**Document segment**
==================================================

# Replacement cartridge for Jomar T-540 frost-free sillcock (outdoor water faucet / hose bib)



## Green (Dec 24, 2017)

Hopefully this will help anyone in the same situation I was earlier this year.

I had a leak in a Jomar T-540 frost-free half-turn sillcock last year. After the Winter, despite turning off the water over Winter, the cartridge failed, and water continued to drip from the faucet when it was off. They only last so many years, it seems. I had to turn off the shutoff in the basement after each use to keep it from leaking.

I called up the manufacturer in Summer 2020 for information. They said that the half turn model was discontinued, but still available for purchase until supplies run out, but the replacement cartridges for it were no longer available. Only the vacuum breaker repair kit was still available. This was because it's a part that is shared with the company's current model, the T-540G. The G model looks similar on the outside, but is quarter turn and also lead-free, so it takes a totally different cartridge assembly.

Luckily I had a couple of extra unused cartridges from years ago, so all was well, and it was able to be replaced.

However, I still wondered if maybe the cartridge design used in the T-540 was shared by another sillcock.

Sure enough, after exhaustive searching and some luck, I found the Nibco RG5000H parts kit (sometimes called RG5000HI). It the cartridge in it appeared identical in photos to tye one I needed. This kit was the replacement kit for the Nibco 95C half-turn sillcock, and the parts list and schematics of the 95C appeared identical to that of the Jomar T-540. I ordered one of the RG5000H parts kits to see. The sillcock was long of warranty, anyway.

Upon receiving the Nibco kit, it became apparent via careful visual inspection of the details and operation that the cartridge was indeed equivalent in form and function to the Jomar one. The biggest difference between the two, and I'm not sure how significant it is, was that the Nibco cartridge came with two different length screws as options, and the shorter of the two was 1-2mm longer than the one supplied by Jomar. Also, Nibco did not grease their part from the factory at the double O-ring end, while jomar did. I don't know if the slight difference in screw length will be an issue, so I kept my old one from Jomar just in case. I'm also not sure how critical the grease is, but it looked pretty much like Vaseline.

The vacuum breaker supplied was also identical to the Jomar part, which was good news as well. However, Nibco supplied a plastic cap with theirs, whereas Jomar supplies a metal one. I did not try to fit the Nibco cap to the sillcock, but I assume it will fit as well.

Hopefully this helps someone.


----------



## Green (Dec 24, 2017)

I will also try to post a photo of the part here at some point.


----------

==================================================

**Problem description**
From the thread about the Jomar sillcock cartridge, write out word for word the passage that opens with the words containing "Hopefully this will" and closes with "it from leaking.". The records are separate material with no connection to the sillcock thread.

[Items from a data source]
==================================================

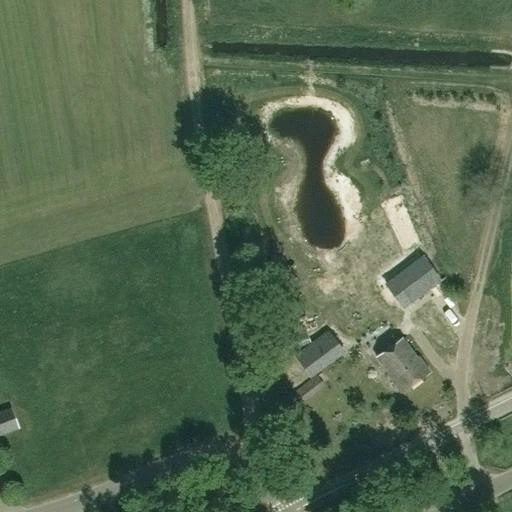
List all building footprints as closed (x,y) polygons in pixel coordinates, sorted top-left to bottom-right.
[(421,256),(384,285),(402,308),(440,279),(421,256)] [(422,313),(392,319),(396,334),(425,328),(422,313)] [(311,343),(306,330),(302,318),(289,323),(293,335),(278,340),(283,353),(311,343)] [(342,352),(328,333),(296,357),(310,376),(342,352)] [(429,372),(426,368),(418,357),(417,358),(401,338),(376,357),(388,373),(386,374),(400,393),(429,372)] [(301,403),(306,399),(323,386),(317,375),(301,387),(293,392),(301,403)] [(0,412),(0,435),(18,428),(11,408),(0,412)]
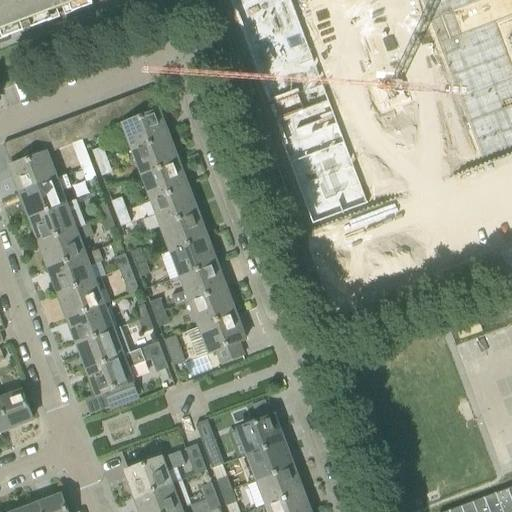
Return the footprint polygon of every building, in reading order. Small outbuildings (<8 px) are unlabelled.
[(0,0),(0,31),(59,9),(55,0),(0,0)] [(55,0),(59,9),(82,0),(55,0)] [(226,0),(311,225),(434,179),(435,182),(444,178),(443,175),(511,148),(511,75),(493,24),(511,17),(504,0),(226,0)] [(146,117),(157,113),(149,90),(138,95),(146,117)] [(134,121),(146,117),(138,95),(126,99),(134,121)] [(123,126),(134,121),(126,99),(115,103),(123,126)] [(112,130),(123,126),(115,103),(104,107),(112,130)] [(101,134),(112,130),(104,107),(93,111),(101,134)] [(89,138),(101,134),(93,111),(81,116),(89,138)] [(133,151),(169,138),(159,112),(157,113),(146,117),(134,121),(123,126),(133,151)] [(81,141),(89,138),(81,116),(70,120),(78,143),(81,141)] [(71,145),(78,143),(70,120),(58,124),(67,147),(71,145)] [(55,151),(67,147),(58,124),(47,129),(55,151)] [(44,155),(45,155),(55,151),(47,129),(36,133),(44,155)] [(33,159),(44,155),(36,133),(25,137),(33,159)] [(11,167),(9,168),(19,194),(54,180),(45,155),(44,155),(33,159),(25,137),(13,141),(22,163),(11,167)] [(143,177),(178,163),(169,138),(133,151),(143,177)] [(11,167),(22,163),(13,141),(2,145),(11,167)] [(91,167),(86,155),(81,141),(78,143),(71,145),(81,171),(91,167)] [(96,165),(106,161),(102,149),(92,153),(96,165)] [(101,177),(111,174),(106,161),(96,165),(101,177)] [(152,202),(188,189),(178,163),(143,177),(152,202)] [(85,183),(96,179),(91,167),(81,171),(85,183)] [(59,192),(66,189),(62,177),(54,180),(19,194),(28,219),(64,206),(59,192)] [(161,226),(197,213),(188,189),(152,202),(157,215),(142,221),(146,232),(161,226)] [(116,216),(126,212),(121,199),(111,203),(116,216)] [(38,245),(85,227),(75,202),(64,206),(28,219),(38,245)] [(100,222),(110,218),(105,205),(95,209),(100,222)] [(120,228),(130,224),(126,212),(116,216),(120,228)] [(171,252),(207,238),(197,213),(161,226),(171,252)] [(105,234),(115,230),(110,218),(100,222),(105,234)] [(78,243),(89,239),(85,227),(38,245),(47,270),(83,256),(78,243)] [(180,277),(216,263),(207,238),(171,252),(180,277)] [(134,265),(144,262),(140,250),(130,254),(134,265)] [(87,267),(98,263),(94,252),(83,256),(47,270),(57,295),(92,281),(87,267)] [(119,271),(129,267),(124,256),(114,259),(119,271)] [(139,278),(149,274),(144,262),(134,265),(139,278)] [(175,308),(190,303),(226,289),(216,263),(180,277),(186,292),(171,297),(175,308)] [(128,296),(139,292),(129,267),(119,271),(128,296)] [(97,292),(100,291),(96,280),(92,281),(57,295),(66,320),(102,306),(97,292)] [(199,327),(235,313),(226,289),(190,303),(199,327)] [(154,316),(164,313),(159,300),(149,304),(154,316)] [(76,346),(112,332),(102,306),(66,320),(76,346)] [(138,322),(148,319),(143,306),(133,310),(138,322)] [(158,329),(169,325),(164,313),(154,316),(158,329)] [(199,327),(186,332),(196,359),(210,354),(215,351),(220,365),(243,356),(238,343),(245,340),(235,313),(199,327)] [(143,335),(153,331),(148,319),(138,322),(143,335)] [(85,371),(121,357),(112,332),(76,346),(85,371)] [(173,366),(183,363),(173,338),(163,342),(173,366)] [(148,348),(152,360),(157,372),(167,369),(158,344),(148,348)] [(126,370),(145,363),(140,350),(121,357),(85,371),(95,396),(104,393),(110,408),(136,398),(126,370)] [(0,405),(9,430),(32,421),(21,392),(0,400),(0,405)] [(0,432),(9,430),(0,405),(0,432)] [(248,457),(284,444),(274,417),(238,430),(248,457)] [(212,471),(224,466),(213,440),(201,444),(212,471)] [(258,482),(293,468),(284,444),(248,457),(258,482)] [(195,477),(206,472),(195,446),(184,450),(195,477)] [(185,467),(184,466),(179,452),(124,473),(134,499),(172,485),(168,473),(185,467)] [(267,507),(303,494),(293,468),(258,482),(267,507)] [(221,496),(231,492),(226,479),(216,483),(221,496)] [(172,485),(134,499),(138,511),(177,511),(182,510),(190,507),(181,482),(172,485)] [(205,502),(216,498),(211,485),(200,489),(205,502)] [(511,511),(511,487),(475,502),(447,511),(511,511)] [(226,508),(236,504),(231,492),(221,496),(226,508)] [(269,511),(309,511),(303,494),(267,507),(269,511)] [(40,511),(66,511),(60,496),(38,505),(40,511)] [(209,511),(215,511),(220,510),(216,498),(205,502),(209,511)]
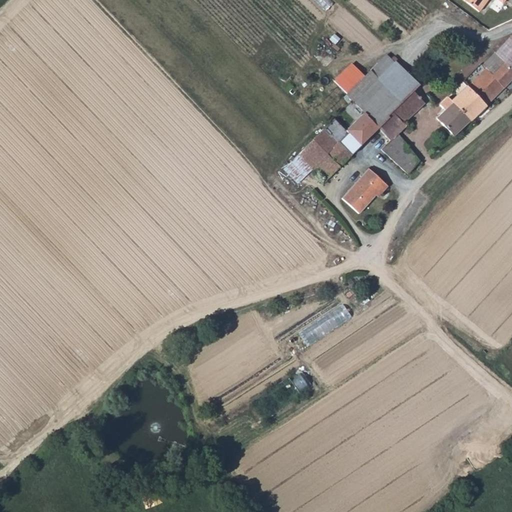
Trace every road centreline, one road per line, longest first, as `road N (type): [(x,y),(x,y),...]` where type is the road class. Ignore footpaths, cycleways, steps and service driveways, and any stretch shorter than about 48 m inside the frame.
road 1 (unclassified): [(511,104),(401,205),(379,245),(383,278)]
road 2 (track): [(383,278),(511,395)]
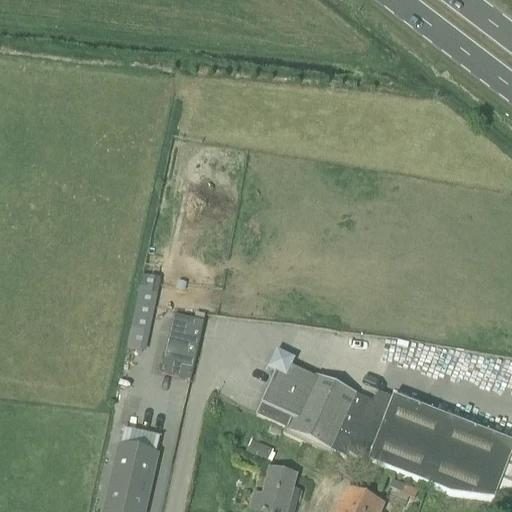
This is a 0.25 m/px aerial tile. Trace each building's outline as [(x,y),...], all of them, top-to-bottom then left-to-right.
[(0,227),(18,229),(30,126),(0,123),(0,227)] [(149,335),(157,297),(143,294),(139,293),(131,331),(135,332),(149,335)] [(191,375),(201,335),(203,325),(173,318),(162,368),(160,376),(189,383),(191,375)] [(367,465),(367,466),(450,498),(494,504),(511,506),(511,448),(375,394),(370,405),(316,380),(315,381),(291,371),(295,362),(276,354),(267,372),(275,376),(256,418),(285,431),(282,436),(331,459),(333,455),(346,461),(348,456),(367,465)] [(279,439),(282,432),(271,427),(268,435),(279,439)] [(123,431),(105,511),(142,511),(159,439),(123,431)] [(271,457),(272,453),(250,445),(245,458),(271,468),(275,458),(271,457)] [(296,479),(270,472),(263,499),(254,496),(249,511),(293,511),(298,494),(292,493),(296,479)] [(392,483),(387,497),(406,504),(408,500),(414,503),(418,493),(392,483)] [(347,490),(337,511),(380,511),(384,506),(347,490)]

==================================================

**Exercise answer**
Hopefully this will help anyone in the same situation I was earlier this year.

I had a leak in a Jomar T-540 frost-free half-turn sillcock last year. After the Winter, despite turning off the water over Winter, the cartridge failed, and water continued to drip from the faucet when it was off. They only last so many years, it seems. I had to turn off the shutoff in the basement after each use to keep it from leaking.